Exercise requirements: State how many lines in the entries below contain the string "oder", treating uppercase and lowercase letters as distinct. Give only the number.

[Items listed in a dataset]
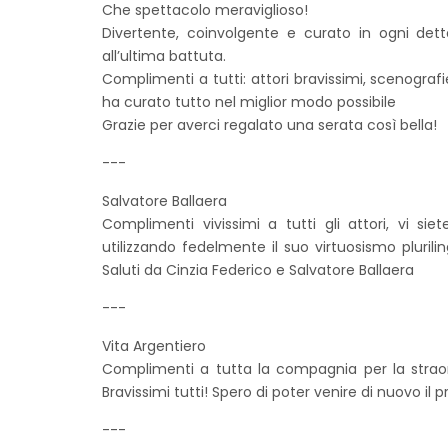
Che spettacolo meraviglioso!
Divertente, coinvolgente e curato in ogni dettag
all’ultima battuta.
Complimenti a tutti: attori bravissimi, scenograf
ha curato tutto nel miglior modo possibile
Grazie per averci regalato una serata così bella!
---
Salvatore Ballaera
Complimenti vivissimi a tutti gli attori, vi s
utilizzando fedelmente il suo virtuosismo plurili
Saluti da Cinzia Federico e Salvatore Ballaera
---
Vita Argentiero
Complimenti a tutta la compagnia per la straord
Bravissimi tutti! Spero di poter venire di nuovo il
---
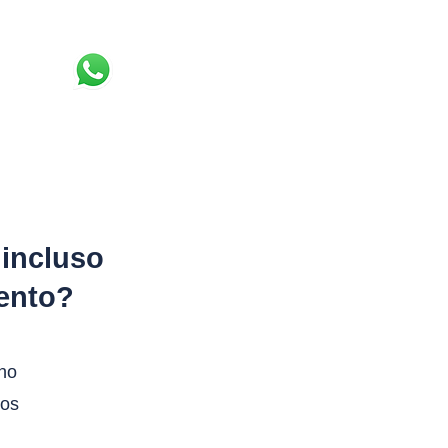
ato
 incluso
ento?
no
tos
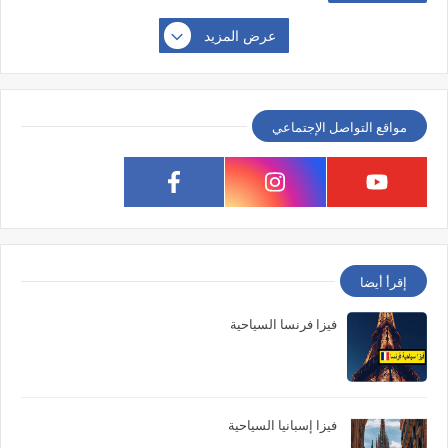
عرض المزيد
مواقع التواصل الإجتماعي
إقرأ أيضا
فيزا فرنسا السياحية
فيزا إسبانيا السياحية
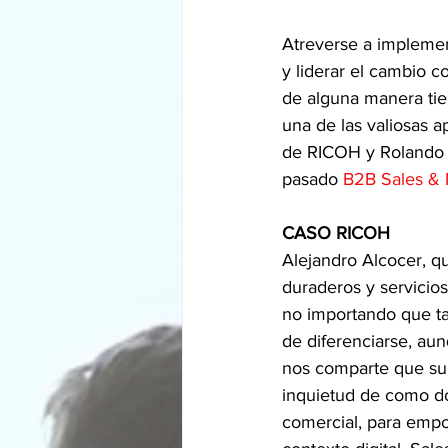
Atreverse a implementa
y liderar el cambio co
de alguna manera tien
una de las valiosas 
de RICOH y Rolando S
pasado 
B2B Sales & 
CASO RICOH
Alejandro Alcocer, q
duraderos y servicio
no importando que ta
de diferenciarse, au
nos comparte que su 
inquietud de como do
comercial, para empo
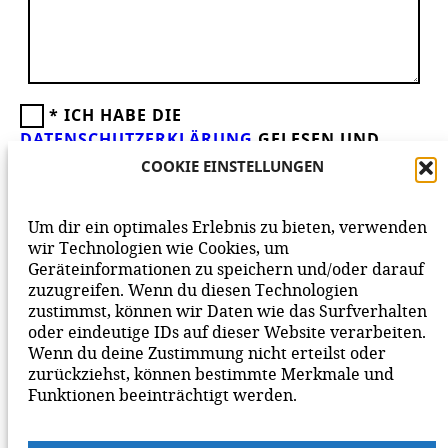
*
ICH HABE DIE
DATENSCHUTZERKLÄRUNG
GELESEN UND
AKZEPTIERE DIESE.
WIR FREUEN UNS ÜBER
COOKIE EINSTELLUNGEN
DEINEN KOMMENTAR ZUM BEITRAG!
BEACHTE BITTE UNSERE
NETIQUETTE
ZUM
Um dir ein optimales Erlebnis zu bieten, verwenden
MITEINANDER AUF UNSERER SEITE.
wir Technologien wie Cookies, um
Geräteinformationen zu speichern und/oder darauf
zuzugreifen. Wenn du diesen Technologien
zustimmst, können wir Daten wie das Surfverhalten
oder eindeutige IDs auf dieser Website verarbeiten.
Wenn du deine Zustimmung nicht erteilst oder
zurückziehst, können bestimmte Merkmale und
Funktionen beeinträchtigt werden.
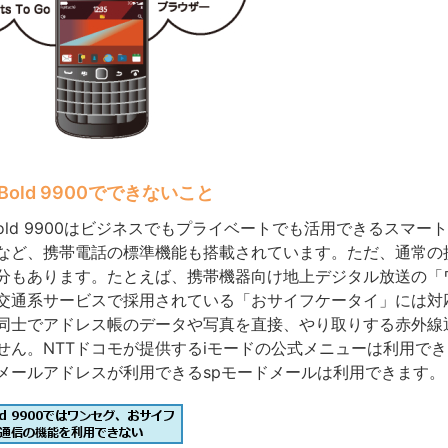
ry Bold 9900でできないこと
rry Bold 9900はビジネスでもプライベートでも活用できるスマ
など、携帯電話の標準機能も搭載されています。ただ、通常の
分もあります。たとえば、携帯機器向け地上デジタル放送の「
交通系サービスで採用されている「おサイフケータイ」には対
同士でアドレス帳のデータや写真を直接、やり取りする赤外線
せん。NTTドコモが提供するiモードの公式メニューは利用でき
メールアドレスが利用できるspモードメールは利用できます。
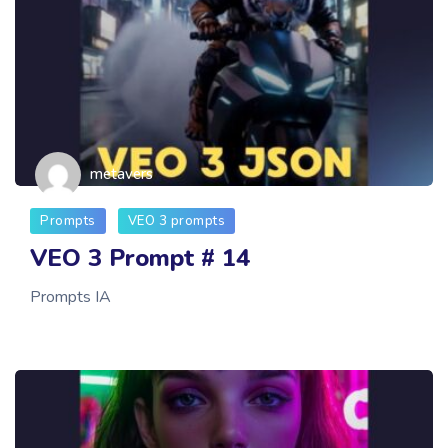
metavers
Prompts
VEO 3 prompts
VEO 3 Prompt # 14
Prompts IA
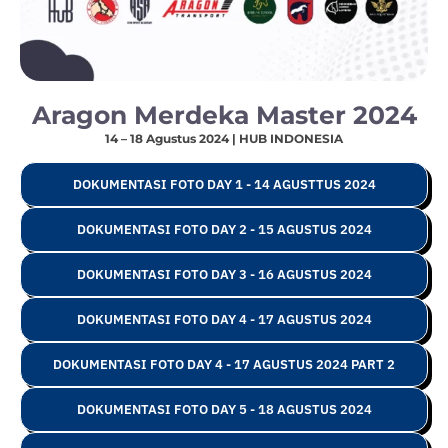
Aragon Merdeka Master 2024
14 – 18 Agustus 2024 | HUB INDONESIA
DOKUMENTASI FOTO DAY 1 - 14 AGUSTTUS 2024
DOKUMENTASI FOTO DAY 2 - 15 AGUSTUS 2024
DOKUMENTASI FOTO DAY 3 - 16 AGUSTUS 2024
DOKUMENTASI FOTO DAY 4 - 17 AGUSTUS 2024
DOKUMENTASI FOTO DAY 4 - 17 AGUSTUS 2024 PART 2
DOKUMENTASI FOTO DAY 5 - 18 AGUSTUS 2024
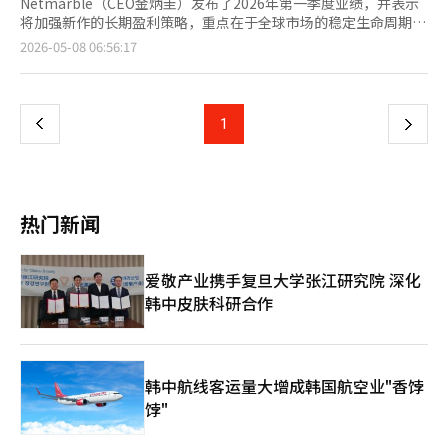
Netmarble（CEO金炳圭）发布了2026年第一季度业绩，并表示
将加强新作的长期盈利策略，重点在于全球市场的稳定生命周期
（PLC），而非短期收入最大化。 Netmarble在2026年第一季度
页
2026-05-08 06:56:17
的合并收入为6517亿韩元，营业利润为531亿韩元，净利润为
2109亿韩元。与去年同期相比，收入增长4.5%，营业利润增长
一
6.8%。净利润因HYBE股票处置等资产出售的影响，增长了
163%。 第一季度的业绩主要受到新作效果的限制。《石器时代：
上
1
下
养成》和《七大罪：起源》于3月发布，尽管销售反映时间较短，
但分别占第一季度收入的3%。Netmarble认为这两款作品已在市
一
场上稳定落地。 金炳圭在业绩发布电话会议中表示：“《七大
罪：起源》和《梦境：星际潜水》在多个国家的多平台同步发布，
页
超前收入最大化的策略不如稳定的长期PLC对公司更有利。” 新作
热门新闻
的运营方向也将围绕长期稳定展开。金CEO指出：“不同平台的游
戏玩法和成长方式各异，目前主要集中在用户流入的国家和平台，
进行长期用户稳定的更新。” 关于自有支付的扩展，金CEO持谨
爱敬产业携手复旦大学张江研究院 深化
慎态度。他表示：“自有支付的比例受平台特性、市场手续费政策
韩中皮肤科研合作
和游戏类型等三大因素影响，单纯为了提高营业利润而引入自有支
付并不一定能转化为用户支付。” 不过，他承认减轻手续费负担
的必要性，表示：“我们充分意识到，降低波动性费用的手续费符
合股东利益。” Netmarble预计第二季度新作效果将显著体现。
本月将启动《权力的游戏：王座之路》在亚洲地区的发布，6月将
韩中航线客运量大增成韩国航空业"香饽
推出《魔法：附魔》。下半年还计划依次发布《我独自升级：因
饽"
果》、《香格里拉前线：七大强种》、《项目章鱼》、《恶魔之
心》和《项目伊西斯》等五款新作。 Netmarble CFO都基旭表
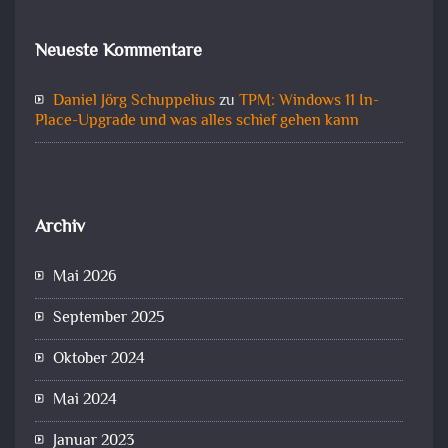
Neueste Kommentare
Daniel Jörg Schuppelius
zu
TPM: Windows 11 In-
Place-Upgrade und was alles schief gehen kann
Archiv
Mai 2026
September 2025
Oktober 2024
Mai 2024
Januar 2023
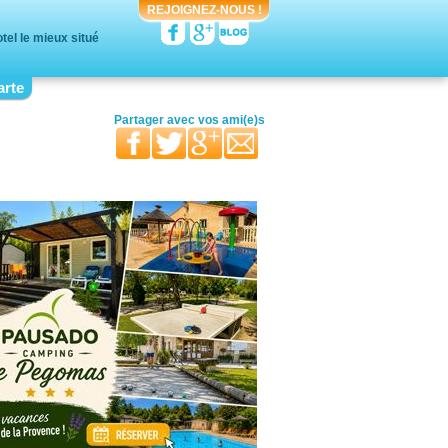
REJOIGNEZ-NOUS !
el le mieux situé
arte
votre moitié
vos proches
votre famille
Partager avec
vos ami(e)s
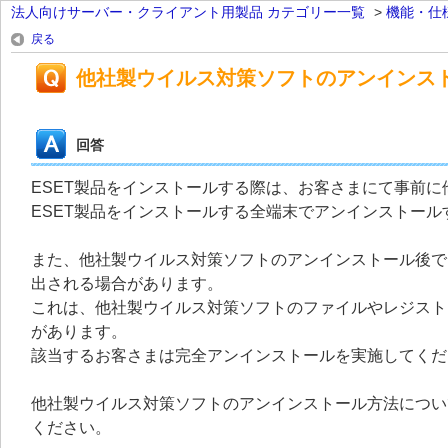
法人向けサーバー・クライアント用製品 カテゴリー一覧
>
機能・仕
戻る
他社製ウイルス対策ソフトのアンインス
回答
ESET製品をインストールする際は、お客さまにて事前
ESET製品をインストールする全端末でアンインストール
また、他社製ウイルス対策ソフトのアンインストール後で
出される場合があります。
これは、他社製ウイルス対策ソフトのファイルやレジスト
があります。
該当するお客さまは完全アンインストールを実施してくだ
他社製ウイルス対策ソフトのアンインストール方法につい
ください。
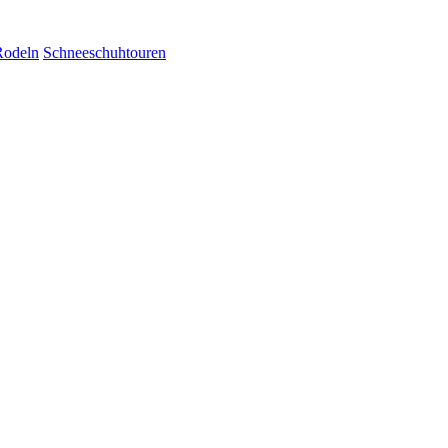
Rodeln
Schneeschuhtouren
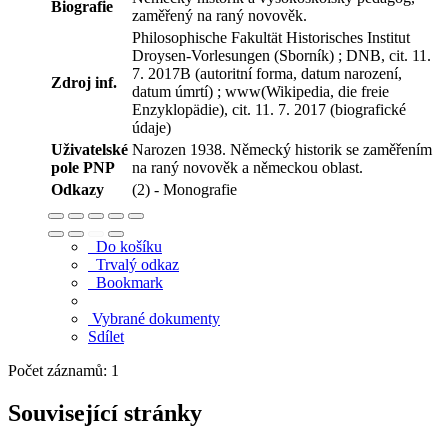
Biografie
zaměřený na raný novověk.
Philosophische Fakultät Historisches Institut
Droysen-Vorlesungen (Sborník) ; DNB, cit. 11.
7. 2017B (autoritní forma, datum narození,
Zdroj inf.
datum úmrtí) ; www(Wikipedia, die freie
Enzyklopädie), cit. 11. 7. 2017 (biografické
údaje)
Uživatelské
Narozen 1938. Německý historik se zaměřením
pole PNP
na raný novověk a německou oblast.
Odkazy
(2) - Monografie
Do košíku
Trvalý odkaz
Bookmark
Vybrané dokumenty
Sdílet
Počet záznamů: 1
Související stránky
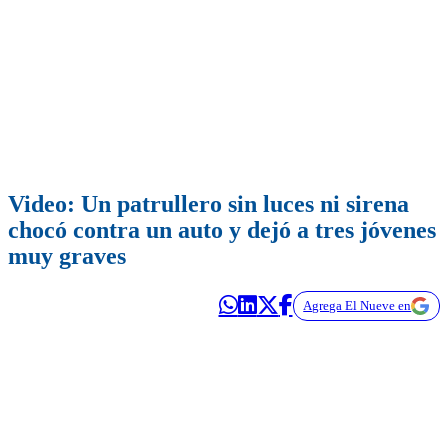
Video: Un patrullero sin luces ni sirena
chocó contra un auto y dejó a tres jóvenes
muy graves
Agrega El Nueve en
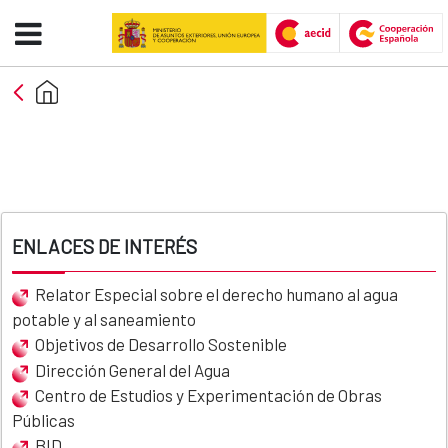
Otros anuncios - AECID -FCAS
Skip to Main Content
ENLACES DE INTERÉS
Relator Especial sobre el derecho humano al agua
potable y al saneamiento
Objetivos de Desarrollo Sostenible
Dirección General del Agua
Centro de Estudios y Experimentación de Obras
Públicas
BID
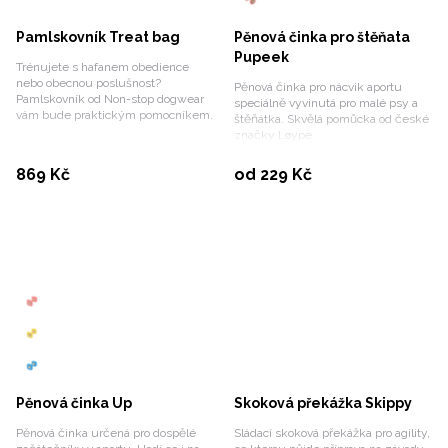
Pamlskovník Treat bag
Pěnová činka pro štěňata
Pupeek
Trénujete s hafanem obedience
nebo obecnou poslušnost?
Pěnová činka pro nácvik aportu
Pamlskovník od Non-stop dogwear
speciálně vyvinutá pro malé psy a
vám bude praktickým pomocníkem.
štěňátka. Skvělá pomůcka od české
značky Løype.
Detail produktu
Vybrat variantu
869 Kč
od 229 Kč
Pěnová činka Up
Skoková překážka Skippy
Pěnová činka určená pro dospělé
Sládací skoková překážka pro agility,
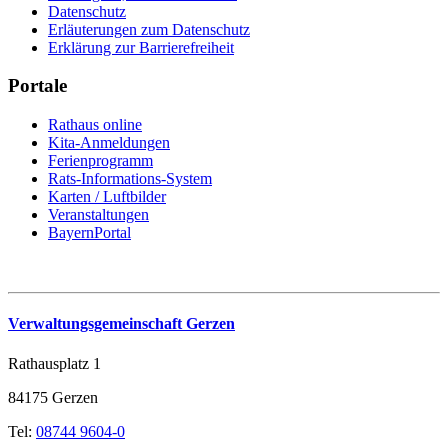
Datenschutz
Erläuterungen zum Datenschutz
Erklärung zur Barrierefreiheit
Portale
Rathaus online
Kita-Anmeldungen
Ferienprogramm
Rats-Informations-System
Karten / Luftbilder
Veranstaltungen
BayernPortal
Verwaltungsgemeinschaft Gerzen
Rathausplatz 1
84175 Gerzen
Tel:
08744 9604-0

Exercise solution: 3